HCV-Proteine führen zur Insulinresistenz, indem sie über verschiedene, Genotyp-spezifische Mechanismen (oxidativer Stress, PPAR-Herunterregulation, verstärkte TNF-Produktion) die Degradation von Insulin-Rezeptor-Substrat 1 bewirken (Pazienza, Hepatology 2007). Transgene Mäuse, welche HCV coreProtein exprimieren, entwickelten Insulinresistenz und Steatose (Shintani, Gastroenterology 2004). Und die vom Virus unterhaltene Insulinresistenz und Steatose scheint mit einer Verbesserung der „viral fitness“ assoziiert zu sein (Boulant, J Gen Virol 2007).

Metformin ist ein orales Biguanid, welches die Blutglukose und Insulinsekretion senkt (damit Reduktion von Insulinresistenz bzw. HOMA-Index) und das Lipidprofil verbessert, hauptsächlich durch Suppression der hepatischen Glucose-Freisetzung und Steigerung der Glucose-Aufnahme in die Skelettmuskulatur.

Pioglitazon ist ein weiterer Insulin-Sensitizer, welcher als PPAR-y (PPAR = peroxisome proliferator-activated receptor)-Agonist nicht direkt an der Leber, sondern am peripheren Metabolismus ansetzt.

Der Mechanismus, über den die HCV-induzierte Insulinresistenz vermittelt wird, scheint genotyp-spezifisch zu sein. Daraus liesse sich ableiten, dass auch die Insulinsensitizer in Abhängigkeit ihres Wirkmechanismus genotyp-spezifsich eingesetzt werden müssten. In der aktuellen Studie konnte die Insulinresistenz bei HCV-Genotyp 1-Patienten erfolgreich mit Metformin behandelt werden. Für den HCV-Genotyp 3 würden sich dagegen PPAR-y-Agonisten wie Pioglitazon anbieten, da die Insulinresistenz hier durch eine verminderte PPAR-y-Aktivität verursacht wird.

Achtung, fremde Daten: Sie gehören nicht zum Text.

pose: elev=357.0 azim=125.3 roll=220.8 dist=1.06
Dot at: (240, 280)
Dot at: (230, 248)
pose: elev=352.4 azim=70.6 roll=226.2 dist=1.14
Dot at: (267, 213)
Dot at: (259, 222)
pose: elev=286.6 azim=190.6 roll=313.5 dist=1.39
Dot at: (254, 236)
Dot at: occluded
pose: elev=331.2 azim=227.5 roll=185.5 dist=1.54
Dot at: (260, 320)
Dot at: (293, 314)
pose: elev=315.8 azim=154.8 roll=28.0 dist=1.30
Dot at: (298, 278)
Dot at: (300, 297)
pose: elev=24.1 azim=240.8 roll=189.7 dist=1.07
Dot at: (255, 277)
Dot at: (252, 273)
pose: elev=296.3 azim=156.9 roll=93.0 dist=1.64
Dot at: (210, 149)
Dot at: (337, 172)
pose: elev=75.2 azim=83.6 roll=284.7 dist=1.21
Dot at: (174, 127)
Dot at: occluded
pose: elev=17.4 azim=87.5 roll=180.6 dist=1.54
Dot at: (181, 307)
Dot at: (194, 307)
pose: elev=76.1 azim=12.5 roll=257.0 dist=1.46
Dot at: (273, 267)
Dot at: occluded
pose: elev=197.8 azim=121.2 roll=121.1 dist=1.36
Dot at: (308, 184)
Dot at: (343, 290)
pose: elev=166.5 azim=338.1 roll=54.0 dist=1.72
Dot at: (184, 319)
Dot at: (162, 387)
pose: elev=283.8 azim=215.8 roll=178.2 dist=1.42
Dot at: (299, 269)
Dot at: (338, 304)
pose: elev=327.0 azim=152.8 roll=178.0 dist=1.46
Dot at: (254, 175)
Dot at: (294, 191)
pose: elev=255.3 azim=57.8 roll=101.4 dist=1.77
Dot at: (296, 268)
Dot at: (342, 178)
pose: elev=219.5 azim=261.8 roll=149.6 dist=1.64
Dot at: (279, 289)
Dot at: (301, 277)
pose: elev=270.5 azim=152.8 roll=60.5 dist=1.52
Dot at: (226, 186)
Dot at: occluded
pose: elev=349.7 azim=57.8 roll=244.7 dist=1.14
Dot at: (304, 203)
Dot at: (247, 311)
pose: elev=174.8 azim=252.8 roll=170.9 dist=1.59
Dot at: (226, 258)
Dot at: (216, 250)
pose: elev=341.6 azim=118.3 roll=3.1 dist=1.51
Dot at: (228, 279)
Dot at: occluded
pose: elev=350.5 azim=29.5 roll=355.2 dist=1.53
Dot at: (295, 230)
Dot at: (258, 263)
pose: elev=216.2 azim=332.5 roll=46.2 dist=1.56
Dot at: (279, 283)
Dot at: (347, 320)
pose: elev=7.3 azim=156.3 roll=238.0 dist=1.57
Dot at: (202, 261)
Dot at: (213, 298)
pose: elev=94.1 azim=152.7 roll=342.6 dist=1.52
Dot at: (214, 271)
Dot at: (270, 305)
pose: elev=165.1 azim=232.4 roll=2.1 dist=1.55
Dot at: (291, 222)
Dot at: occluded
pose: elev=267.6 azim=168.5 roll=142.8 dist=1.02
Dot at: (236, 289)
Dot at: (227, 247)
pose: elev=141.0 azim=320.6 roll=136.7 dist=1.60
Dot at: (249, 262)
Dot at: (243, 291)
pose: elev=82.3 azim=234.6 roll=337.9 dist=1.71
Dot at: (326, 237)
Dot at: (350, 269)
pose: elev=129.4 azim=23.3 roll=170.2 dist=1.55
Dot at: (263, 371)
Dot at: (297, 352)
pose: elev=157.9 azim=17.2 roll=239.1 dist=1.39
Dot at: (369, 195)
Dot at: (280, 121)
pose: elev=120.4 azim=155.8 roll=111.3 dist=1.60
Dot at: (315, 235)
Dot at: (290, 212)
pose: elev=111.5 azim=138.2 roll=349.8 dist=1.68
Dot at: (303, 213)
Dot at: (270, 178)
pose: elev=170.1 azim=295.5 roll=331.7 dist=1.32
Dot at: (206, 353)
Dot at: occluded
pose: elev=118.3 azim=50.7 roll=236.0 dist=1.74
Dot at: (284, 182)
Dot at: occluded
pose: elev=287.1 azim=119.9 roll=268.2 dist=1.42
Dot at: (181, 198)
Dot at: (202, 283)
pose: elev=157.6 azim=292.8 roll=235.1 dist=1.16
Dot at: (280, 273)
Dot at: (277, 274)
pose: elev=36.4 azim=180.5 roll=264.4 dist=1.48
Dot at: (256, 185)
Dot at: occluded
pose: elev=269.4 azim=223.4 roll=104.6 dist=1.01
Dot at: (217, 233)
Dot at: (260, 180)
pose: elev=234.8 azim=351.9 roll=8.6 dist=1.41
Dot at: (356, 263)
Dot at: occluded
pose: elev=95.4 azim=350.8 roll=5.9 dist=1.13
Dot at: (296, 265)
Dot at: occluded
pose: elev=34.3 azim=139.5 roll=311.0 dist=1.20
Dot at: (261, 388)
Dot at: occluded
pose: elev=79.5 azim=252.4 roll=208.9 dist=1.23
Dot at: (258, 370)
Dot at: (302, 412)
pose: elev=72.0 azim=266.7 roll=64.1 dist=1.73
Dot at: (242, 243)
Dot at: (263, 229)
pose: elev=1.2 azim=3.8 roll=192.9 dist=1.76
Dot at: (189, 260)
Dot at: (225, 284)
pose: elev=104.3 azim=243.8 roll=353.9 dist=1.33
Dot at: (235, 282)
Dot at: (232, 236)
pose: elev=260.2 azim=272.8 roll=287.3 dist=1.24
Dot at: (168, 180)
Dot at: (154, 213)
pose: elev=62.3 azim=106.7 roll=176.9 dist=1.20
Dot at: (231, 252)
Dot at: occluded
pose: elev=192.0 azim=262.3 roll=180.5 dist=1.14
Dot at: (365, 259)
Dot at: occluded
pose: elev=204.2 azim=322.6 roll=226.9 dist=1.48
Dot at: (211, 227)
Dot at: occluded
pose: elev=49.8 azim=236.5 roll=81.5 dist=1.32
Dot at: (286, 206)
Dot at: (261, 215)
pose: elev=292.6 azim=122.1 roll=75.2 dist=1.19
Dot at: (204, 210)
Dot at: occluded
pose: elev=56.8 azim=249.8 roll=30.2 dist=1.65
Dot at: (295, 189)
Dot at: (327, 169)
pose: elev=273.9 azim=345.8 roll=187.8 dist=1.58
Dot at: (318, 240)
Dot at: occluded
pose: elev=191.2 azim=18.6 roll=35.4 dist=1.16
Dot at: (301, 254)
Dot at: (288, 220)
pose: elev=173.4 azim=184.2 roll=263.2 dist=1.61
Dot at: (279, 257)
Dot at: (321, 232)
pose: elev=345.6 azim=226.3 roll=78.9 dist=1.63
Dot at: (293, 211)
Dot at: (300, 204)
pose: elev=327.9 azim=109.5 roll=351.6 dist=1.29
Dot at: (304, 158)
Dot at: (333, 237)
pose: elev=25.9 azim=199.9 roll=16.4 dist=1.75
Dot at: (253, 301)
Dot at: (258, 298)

Auch für Pioglitazon in Kombination mit Peg-Interferon plus Ribavirin existieren an Theapie-naiven HCV-Genotyp 1-Patienten bereits einige Studien, welche eine Reduktion von Insulinresistenz und Steatose (Conjeevaram, Hepatology 2008 (Suppl.)) sowie einen rascheren Virusabfall in den ersten 4 Behandlungswochen und eine bessere „end-of-treatment response“ zeigen, nicht aber höhere SVR-Raten (Elgouhari, Hepatology 2008 (Suppl.)).